Die Zuschauer mögen den Mann mit dem Gesicht, das nach gelebtem Leben aussieht: Matthias Habich (75) steht seit Jahrzehnten für Qualitätsfernsehen. Habich hat alles gespielt, war Pfarrer, Psychopath, Familienvater und immer gefragt in der Intellektuellenrolle als Professor. Nun ist er einer der alten Herrschaften im „Gewinnerlos“ (1. Mai, ARD, 20.15 Uhr). Endlich mal ne Komödie, darauf hat er lange warten müssen, wie er im Gespräch erzählt.

Hallo Herr Habich, wo erwische ich Sie gerade?

Matthias Habich: Ich sitze am Lago di Maggiore.

Drehen Sie einen Film?

Habich: Nein, ich wohne hier.

Was sehen Sie gerade?

Habich: Ich sehe Kamelien, ich sehe Palmen.

Klingt nach blühender Landschaft. Wie kann ich jetzt mit Ihnen übers Alter reden?
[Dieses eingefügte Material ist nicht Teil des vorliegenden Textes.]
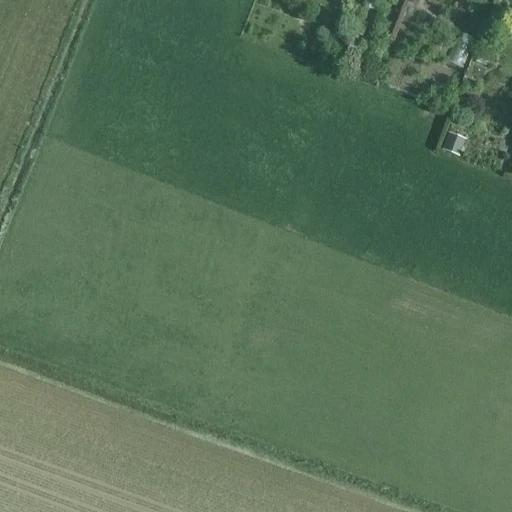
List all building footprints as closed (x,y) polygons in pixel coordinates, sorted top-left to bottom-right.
[(368,1),(365,10),(375,13),(377,4),(368,1)] [(360,23),(355,36),(361,38),(364,31),(365,31),(367,25),(360,23)] [(469,59),(475,35),(464,33),(458,57),(469,59)] [(352,38),(346,54),(358,58),(364,43),(352,38)] [(456,157),(463,141),(448,135),(442,152),(456,157)]
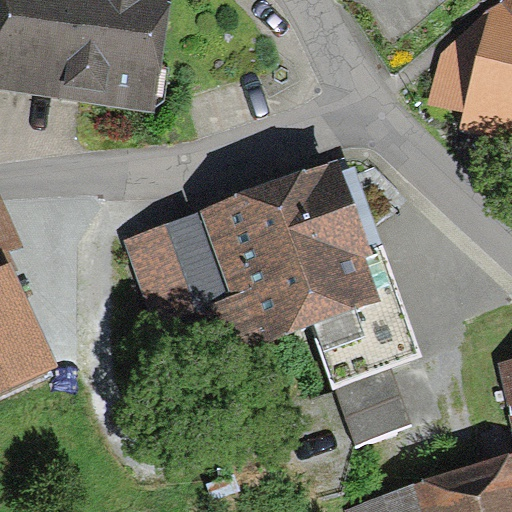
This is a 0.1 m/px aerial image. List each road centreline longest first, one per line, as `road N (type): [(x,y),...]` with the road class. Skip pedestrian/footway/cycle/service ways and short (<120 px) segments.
road 1 (residential): [(0,187),(163,174),(312,132),(372,93)]
road 2 (residential): [(511,248),(405,146),(372,93)]
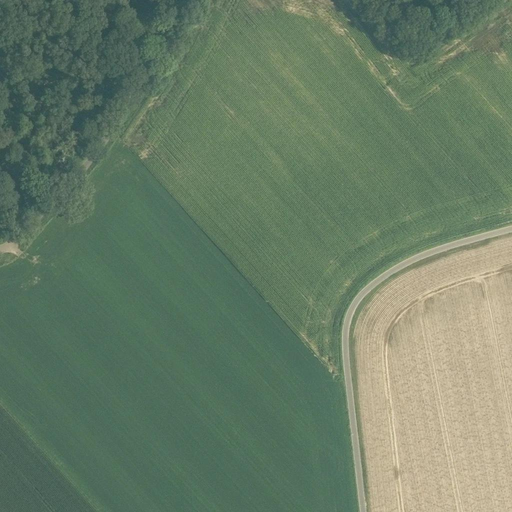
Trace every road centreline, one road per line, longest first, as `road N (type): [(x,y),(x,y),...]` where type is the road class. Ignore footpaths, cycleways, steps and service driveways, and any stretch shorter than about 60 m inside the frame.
road 1 (unclassified): [(365,511),(348,346),(360,305),(404,269),(511,229)]
road 2 (unclassified): [(0,250),(85,166),(178,0)]
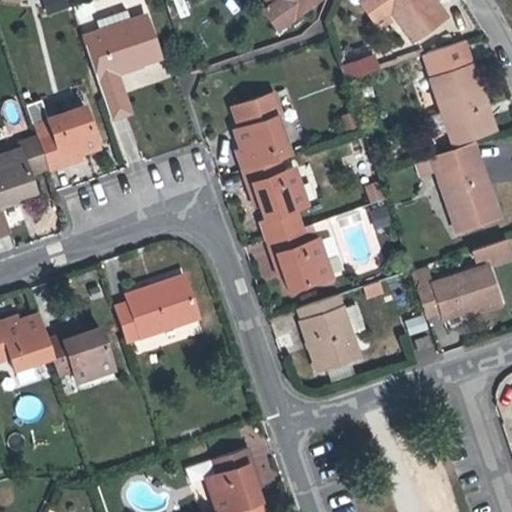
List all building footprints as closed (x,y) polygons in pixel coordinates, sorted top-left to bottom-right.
[(39,0),(42,12),(66,7),(64,0),(39,0)] [(273,0),(269,4),(263,8),(277,29),(314,0),(273,0)] [(433,0),(383,0),(412,40),(445,16),(433,0)] [(97,21),(100,31),(127,22),(124,12),(97,21)] [(143,16),(127,22),(100,31),(80,37),(92,72),(108,67),(110,73),(157,57),(143,16)] [(373,55),(339,67),(344,80),(378,69),(373,55)] [(454,143),(494,129),(471,63),(431,78),(454,143)] [(232,106),(239,126),(275,114),(275,116),(280,114),(273,92),(232,106)] [(83,107),(45,119),(50,131),(35,136),(46,168),(80,156),(80,153),(97,146),(83,107)] [(242,168),(275,157),(287,153),(275,116),(275,114),(239,126),(234,128),(240,146),(235,148),(242,168)] [(50,131),(45,119),(31,123),(35,135),(35,136),(50,131)] [(16,141),(18,149),(27,174),(46,168),(35,136),(35,135),(16,141)] [(436,172),(457,232),(497,218),(472,142),(414,161),(420,177),(436,172)] [(33,190),(27,174),(18,149),(0,155),(0,205),(16,200),(15,196),(33,190)] [(280,170),(275,157),(242,168),(254,206),(259,204),(263,219),(259,220),(265,239),(299,227),(293,209),(304,204),(291,166),(280,170)] [(328,275),(315,237),(304,240),(301,231),(299,227),(265,239),(277,277),(283,275),(287,290),(328,275)] [(304,240),(315,237),(312,228),(301,231),(304,240)] [(470,248),(474,259),(490,253),(493,263),(510,257),(503,237),(470,248)] [(263,253),(252,258),(263,282),(274,277),(263,253)] [(442,317),(467,309),(498,299),(486,265),(431,283),(426,268),(410,273),(425,317),(440,312),(442,317)] [(182,275),(124,295),(127,303),(113,308),(124,340),(195,315),(182,275)] [(409,303),(403,281),(390,284),(396,307),(409,303)] [(317,369),(320,369),(355,356),(357,355),(337,294),(296,308),(317,369)] [(500,305),(498,299),(467,309),(470,316),(500,305)] [(13,368),(50,355),(45,341),(36,315),(17,321),(15,316),(0,321),(0,359),(9,356),(13,368)] [(408,334),(427,329),(422,316),(403,321),(408,334)] [(78,329),(45,341),(50,355),(57,374),(71,369),(75,380),(112,367),(99,327),(80,333),(78,329)] [(417,349),(430,344),(427,336),(413,340),(417,349)] [(357,361),(355,356),(320,369),(321,373),(357,361)] [(40,419),(37,396),(19,398),(21,421),(40,419)] [(206,477),(218,511),(222,511),(259,500),(253,482),(257,481),(246,448),(213,459),(217,472),(206,477)] [(263,511),(259,500),(222,511),(263,511)]
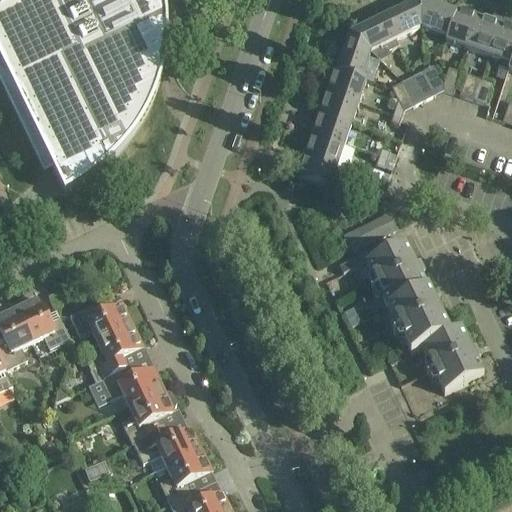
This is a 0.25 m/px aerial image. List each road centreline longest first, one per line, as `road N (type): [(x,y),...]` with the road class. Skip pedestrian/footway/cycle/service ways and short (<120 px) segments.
road 1 (residential): [(141,214),(130,257),(243,476)]
road 2 (residential): [(511,230),(416,197),(403,170),(418,126),(438,116),(511,141)]
road 3 (unclassified): [(196,215),(182,267),(275,461)]
road 4 (unclassified): [(196,215),(270,0)]
road 5 (residential): [(0,286),(141,214)]
road 6 (residential): [(511,370),(470,284),(511,264)]
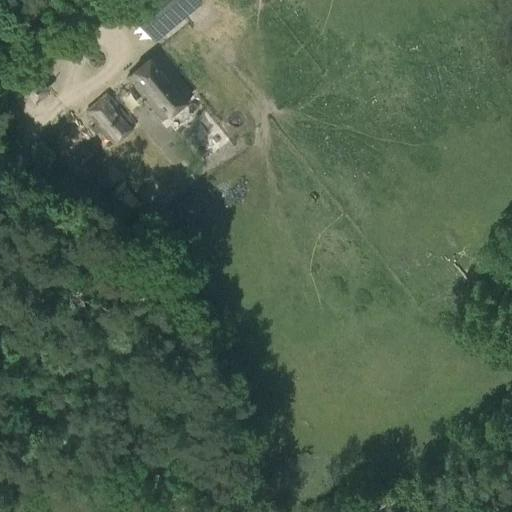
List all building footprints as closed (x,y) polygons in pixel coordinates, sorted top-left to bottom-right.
[(200,0),(141,0),(129,10),(154,39),(201,0),(200,0)] [(78,35),(67,21),(33,49),(45,63),(78,35)] [(161,117),(190,93),(155,52),(127,76),(161,117)] [(33,97),(47,86),(35,70),(21,80),(33,97)] [(134,125),(107,93),(85,111),(96,124),(91,128),(95,133),(100,129),(113,143),(134,125)]
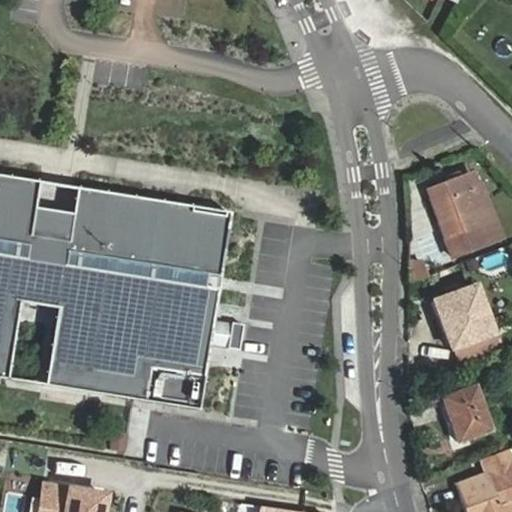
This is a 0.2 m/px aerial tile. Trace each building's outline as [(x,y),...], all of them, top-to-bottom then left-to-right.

Habich: Müssen wir nicht. Ich bin jung. Ich fühle mich nicht anders als mit fünfunddreißig.

Wirklich?

Habich: Ja, es ist so. Gut, eine kleine Einschränkung gibt es. Man denkt nicht von morgens bis abends an Sex. . . jetzt nur noch abends.

Jetzt hören Sie aber auf. Dass junge Männer nur an Sex denken, ist das nicht ein allerletztes Klischee?

Habich: Klischees müssen ja nicht falsch sein. Aber zu Ihrer Frage: Man denkt vielleicht nicht daran, man spürt es einfach.

Lassen Sie uns lieber über Ihren Film reden. „Gewinnerlos“ gilt als Liebeserklärung ans Alter. Kann man das so sagen?

Habich: Es ist eine kitschige Formulierung. In dem Film geht es um Menschen. Ganz einfach. Dass sie älter sind, ist reiner Zufall. Es tut eigentlich nichts zur Sache. Es ist ein Film zum Schmunzeln mit überraschenden Wendungen. Er gefällt mir.

Sie sind 75 Jahre alt. Aber „alt“, das hört sich ja nicht gut an. Man spricht dann schon mal gerne beschönigend vom „Charme des Alters“. . .

Habich: Worauf wollen Sie hinaus?

Nun, Sie sagen, Sie fühlen sich wie 35, aber man sieht doch. . .

Habich: Mein Gesicht ist mein Kapital! Ich bedaure aber sehr, dass viele Ihrer Kollegen gleich von „verwittertem Gesicht“ sprechen. Verwittert. Das ärgert mich schon.

Nun, Frauen würden vielleicht zu Botox greifen.

Habich: Furchtbar. Gut, bei einigen nicht. Aber ich lasse mein Gesicht doch nicht durch ein Nervengift ausbremsen.

Neulich habe ich Sie in einem Film gesehen, da waren Sie Liebhaber einer Frau, die etwa vierzig Jahre jünger war als Sie. Der Film hieß „Der letzte Moment“.

Habich: Ich wollte das gar nicht. Eigentlich interessiere ich mich nicht für jüngere Frauen. Ich habe andere Ansprüche an meine Partnerin. Ich fand das von Anfang nicht sehr glaubwürdig. Aber meine Kollegen schon. Hat es Sie denn überzeugt?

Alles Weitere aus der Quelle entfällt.